Idolatry is a disorder of attention—the gaze turns from the Creator to the creature—and conversion is the simple, radical act of looking back.
In the aftermath of judgment against Damascus and the northern tribes, Isaiah envisions a purified remnant who abandon their idols and turn their gaze wholly toward the Lord, their Maker. Verses 7–8 form the spiritual hinge of chapter 17: the crisis of war and exile becomes the occasion of conversion. The passage presents idolatry not merely as moral failure but as a misdirection of the human gaze — a turning of the eyes away from the Creator toward the creature — and the remnant's salvation consists precisely in reversing this gaze.
Verse 7 — "People will look to their Maker"
The Hebrew verb šāʿâ (look, gaze with attentiveness) is not casual glancing but directed, reverent beholding — the kind of sustained attention that implies trust and dependence. The title ʿōśēhû ("their Maker") is theologically charged: it anchors the act of turning in the doctrine of creation. To look to one's Maker is to acknowledge the fundamental relationship of creature to Creator, the ontological bond that idolatry distorts and denies. Isaiah uses the same Maker-language in 17:7 that appears in the Psalms (Ps 95:6; Ps 149:2), grounding worship in the act of creation itself.
The appositional phrase "the Holy One of Israel" (Qĕdôš Yiśrāʾēl) is one of Isaiah's most distinctive titles for God — appearing some 25 times in the book and rarely elsewhere. It simultaneously evokes transcendence (the divine holiness that separates God from all created things) and covenant intimacy (the Lord is holy of Israel, bound to this particular people). The remnant's conversion is therefore not merely a philosophical return to monotheism but a renewal of the Sinai covenant relationship. They are not simply recognizing an abstract divine principle; they are returning to the One who chose them.
Verse 8 — "They will not look to the altars, the work of their hands"

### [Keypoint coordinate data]

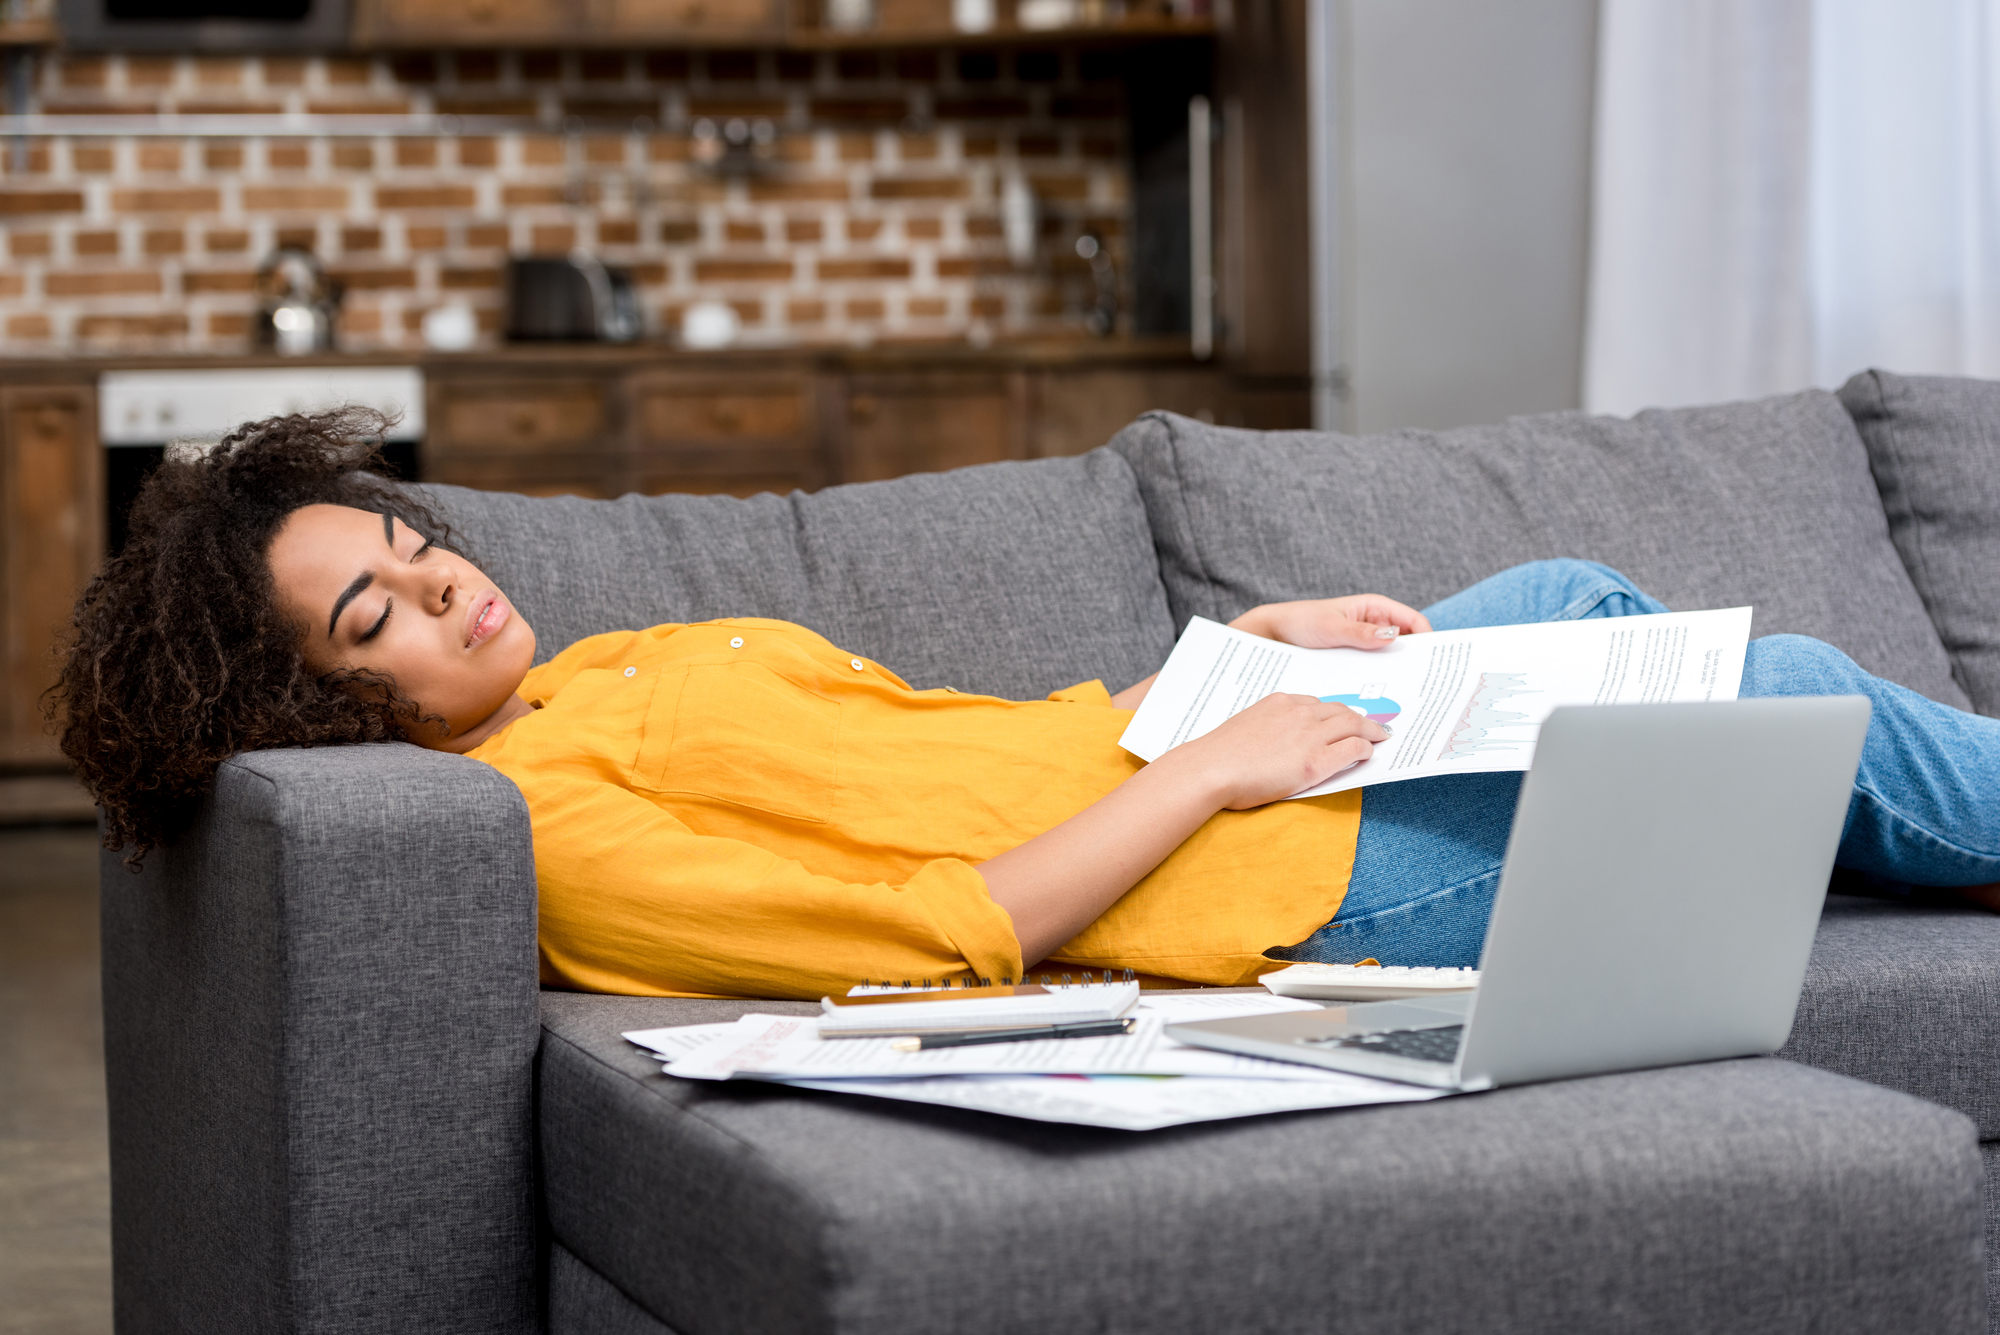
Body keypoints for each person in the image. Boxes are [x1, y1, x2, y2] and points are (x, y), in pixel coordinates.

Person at [57, 413, 2000, 1000]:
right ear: (330, 717)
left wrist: (1226, 662)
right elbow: (941, 925)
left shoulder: (607, 667)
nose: (441, 579)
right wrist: (1230, 760)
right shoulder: (549, 828)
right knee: (1784, 692)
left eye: (399, 539)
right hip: (1266, 876)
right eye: (374, 616)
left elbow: (970, 741)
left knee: (1572, 601)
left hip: (1209, 755)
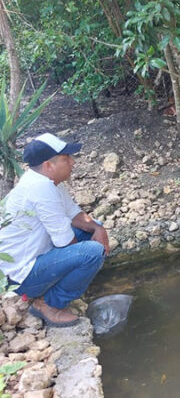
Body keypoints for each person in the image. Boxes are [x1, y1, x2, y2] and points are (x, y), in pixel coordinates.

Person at [0, 133, 109, 327]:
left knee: (91, 233)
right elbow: (65, 242)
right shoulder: (40, 188)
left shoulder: (47, 182)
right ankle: (50, 304)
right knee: (92, 253)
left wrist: (98, 228)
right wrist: (87, 260)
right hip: (21, 277)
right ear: (48, 165)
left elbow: (74, 215)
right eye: (66, 159)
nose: (73, 162)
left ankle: (58, 288)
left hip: (36, 257)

### [Required work]
1: In the Isaiah commentary, how would you render "The remnant's conversion is therefore not merely a philosophical return to monotheism but a renewal of the Sinai covenant relationship." in Spanish?
2: According to the Isaiah commentary, about how many times does the title "the Holy One of Israel" appear in the book?
3: Carry on the Isaiah commentary from the point where it stops.

### [Activity answers]
1: Por lo tanto, la conversión del remanente no es simplemente un retorno filosófico al monoteísmo, sino una renovación de la relación de la alianza del Sinaí.

2: Some 25 times.

3:
The verse's structure is a precise inversion of verse 7. In verse 7, eyes are directed upward toward the Maker; in verse 8, the same verb (šāʿâ) is used negatively — they will not look to the altars they themselves made. The rhetorical contrast is elegant: the same human gaze that was corrupted by idolatry is now healed and reoriented. Isaiah emphasizes the manual origin of the idols — "work of their hands," "that which their fingers have made" — a characteristic prophetic polemic (cf. Is 2:8; 44:9–20; Ps 115:4–8) that exposes the absurdity of worshipping something inferior to the worshipper. The idol is the product of the craftsman; the craftsman himself is the product of God. To worship the idol is to invert the order of creation.
The specific objects named — Asherah poles (ʾăšērîm) and incense altars (ḥammānîm) — are not generic idols but specifically Canaanite cult objects. The Asherah was a stylized sacred tree or pole associated with the fertility goddess Asherah, consort of Baal; the ḥammānîm (from a root related to heat or the sun) were probably incense stands associated with solar worship. Their mention places the northern kingdom's sin in its precise historical context: syncretism with Canaanite religion, the persistent temptation from the time of the judges onward. The remnant's conversion involves a specific renunciation of these specific counterfeits.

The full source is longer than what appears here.